Headquarters had been switched from the Merchandise Mart Building to the 20th floor of the LaSalle Hotel in the summer of 1942. This space had been used at one time as the hotel laundry and was made available at reasonable cost through the friendship of Avery Brundage, hotel president. The LaSalle Hotel was far more convenient to visitors than the Merchandise Mart.

The major public relations venture of the year was the announcing of FUTURE magazine’s Ten Outstanding Young Men for 1941. The selections were released in the January 1942, issue.

Named the TOYM were:

  • Ellis G. Arnall, 35-year-old Governor of Georgia;
  • Paul Brown, Coach of the National Championship Ohio State Buckeyes;
  • Robert K. Burns, a regional director of the War Labor Board;
  • Harold R. Cox, medical researcher;
  • Theodore Gamble, Assistant to the Secretary of Treasury;
  • Henry J. Heinz, II, President of Heinz Foods;
  • George J. Newman, Vice President and General Manager of Consolidated Aircraft of Fort Worth;
  • Chesley Gordon Peterson, youngest Lieutenant Colonel in the U.S. Army Air Force at 22 years of age;
  • Paul C. Smith, former Editor of the San Francisco Chronicle who resigned from the Office of War Information to enlist as a private in the Marine Corps, and
  • William Shepherd, President of the United States Junior Chamber of Commerce

Although an attempt was made to list war heroes in the TOYM selections, it was agreed by all that the real men of the year were the young fellows fighting on land, on and under the sea, and in the air, that freedom should not perish from the earth.

During January, the Distinguished Service Award winner for the year was also named, and Paul Smith received the honor.
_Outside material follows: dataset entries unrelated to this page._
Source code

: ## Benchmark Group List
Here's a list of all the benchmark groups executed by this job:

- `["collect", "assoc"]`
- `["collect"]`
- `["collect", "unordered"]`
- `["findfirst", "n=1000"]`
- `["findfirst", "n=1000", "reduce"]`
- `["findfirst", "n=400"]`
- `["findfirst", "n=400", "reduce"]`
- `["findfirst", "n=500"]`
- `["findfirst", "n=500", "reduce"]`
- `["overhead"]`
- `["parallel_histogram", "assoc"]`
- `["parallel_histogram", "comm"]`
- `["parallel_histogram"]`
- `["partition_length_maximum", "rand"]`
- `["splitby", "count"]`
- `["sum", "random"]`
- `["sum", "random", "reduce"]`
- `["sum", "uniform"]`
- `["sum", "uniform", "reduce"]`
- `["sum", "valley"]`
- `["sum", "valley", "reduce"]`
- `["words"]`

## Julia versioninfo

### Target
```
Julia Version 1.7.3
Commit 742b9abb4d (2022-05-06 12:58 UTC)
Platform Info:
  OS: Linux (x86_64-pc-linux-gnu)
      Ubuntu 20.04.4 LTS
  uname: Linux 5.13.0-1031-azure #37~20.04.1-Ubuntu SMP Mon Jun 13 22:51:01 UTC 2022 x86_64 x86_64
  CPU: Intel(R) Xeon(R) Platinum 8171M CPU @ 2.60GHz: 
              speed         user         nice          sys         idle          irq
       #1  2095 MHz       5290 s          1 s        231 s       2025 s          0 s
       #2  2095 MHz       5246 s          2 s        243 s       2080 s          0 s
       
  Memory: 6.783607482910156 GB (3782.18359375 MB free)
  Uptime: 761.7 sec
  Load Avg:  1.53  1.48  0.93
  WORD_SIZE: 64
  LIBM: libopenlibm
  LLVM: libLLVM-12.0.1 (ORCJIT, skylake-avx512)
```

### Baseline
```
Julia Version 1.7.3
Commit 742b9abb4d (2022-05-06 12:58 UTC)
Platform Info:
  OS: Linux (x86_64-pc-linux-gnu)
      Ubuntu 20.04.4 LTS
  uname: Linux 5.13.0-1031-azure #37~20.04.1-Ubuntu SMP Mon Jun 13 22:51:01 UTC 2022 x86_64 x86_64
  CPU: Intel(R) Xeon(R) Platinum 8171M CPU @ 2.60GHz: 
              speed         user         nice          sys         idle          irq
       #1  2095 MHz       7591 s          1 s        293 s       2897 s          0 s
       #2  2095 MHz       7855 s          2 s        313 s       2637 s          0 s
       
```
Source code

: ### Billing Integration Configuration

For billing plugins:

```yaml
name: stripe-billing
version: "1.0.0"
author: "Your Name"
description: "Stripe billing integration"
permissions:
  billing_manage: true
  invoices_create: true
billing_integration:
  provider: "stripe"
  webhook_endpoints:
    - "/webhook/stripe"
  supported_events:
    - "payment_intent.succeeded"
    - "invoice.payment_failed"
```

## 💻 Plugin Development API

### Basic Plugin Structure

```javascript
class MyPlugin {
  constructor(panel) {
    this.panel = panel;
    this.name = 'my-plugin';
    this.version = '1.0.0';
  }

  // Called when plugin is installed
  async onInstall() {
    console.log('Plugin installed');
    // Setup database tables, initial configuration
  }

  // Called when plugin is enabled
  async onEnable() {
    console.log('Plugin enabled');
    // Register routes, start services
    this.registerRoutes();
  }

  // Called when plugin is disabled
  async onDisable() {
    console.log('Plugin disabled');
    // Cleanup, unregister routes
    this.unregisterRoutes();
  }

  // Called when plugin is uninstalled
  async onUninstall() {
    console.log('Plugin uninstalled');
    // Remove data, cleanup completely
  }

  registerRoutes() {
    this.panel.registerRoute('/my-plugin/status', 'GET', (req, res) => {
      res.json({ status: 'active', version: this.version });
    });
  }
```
A nationwide Mutual Broadcasting Company program carried this announcement.

Throughout the year, a concentrated drive had been made to improve the quality of FUTURE magazine, and definite results were realized. Shepherd and Timmerman also worked to secure more advertising for the magazine so that the publishers would not continue to lose money. The result was an increase from an average of two-and-a-half pages of ads to four-and-a-half pages per issue.

FUTURE was not alone with its financial problems, for the organization itself suffered an $18,000 drop in income, with the budget for 1942-43 totaling approximately $40,100. Financial records of the USJCC had been kept in good shape by Treasurer Ben McDonald, even though he was in the navy.

It had been decided not to have a convention in Milwaukee as voted since travel restrictions were so severe that any large gathering would be impossible as well as unpatriotic. For that reason, a war conference was held in Chicago. It was agreed that the next real convention would be in Milwaukee, but this was not to come until 1946. A war conference was held in Omaha in 1944, but in 1945, there was no national meeting, and the president was elected by mail.

Four hundred Jaycees were on hand for the war conference, and business was transacted at a rapid-fire pace. Highlights of the meeting included conferring of awards to the USJCC by the government for outstanding programs in the sale of war bonds and the collection of scrap.

Featured speakers at the meeting were Lewis B. Hershey, head of Selective Service, and Paul Hoffman, Chairman of the Committee on Economic Development and President of the Studebaker Corporation.

A “Star Spangled Rally” was also held in honor of H. Grady Vien, Junior Chamber president in 1927-28, who died on March 5, as well as many Jaycees who had been killed in military service.

Resolutions approved included a statement endorsing the Fifth Freedom or the opportunity of free enterprise and the right to enjoy the fruits of work. In regard to post-war planning, creation of a world organization was favored. It was stated that Jaycees deserved a strong voice in postwar decision making.

The Junior Chamber went on record as commending the WACS, WAVES, and other women’s auxiliary groups of the armed forces. This resolution was passed after much discussion, since opponents thought that approving military duty for women might be construed as a hope that service by women would keep many men from being drafted!

In addition, continued all-out backing of the war effort was voted, and Jaycee locals commended for their fine work.

Chosen as president for the coming term was H. Bruce Palmer of Flint, Michigan.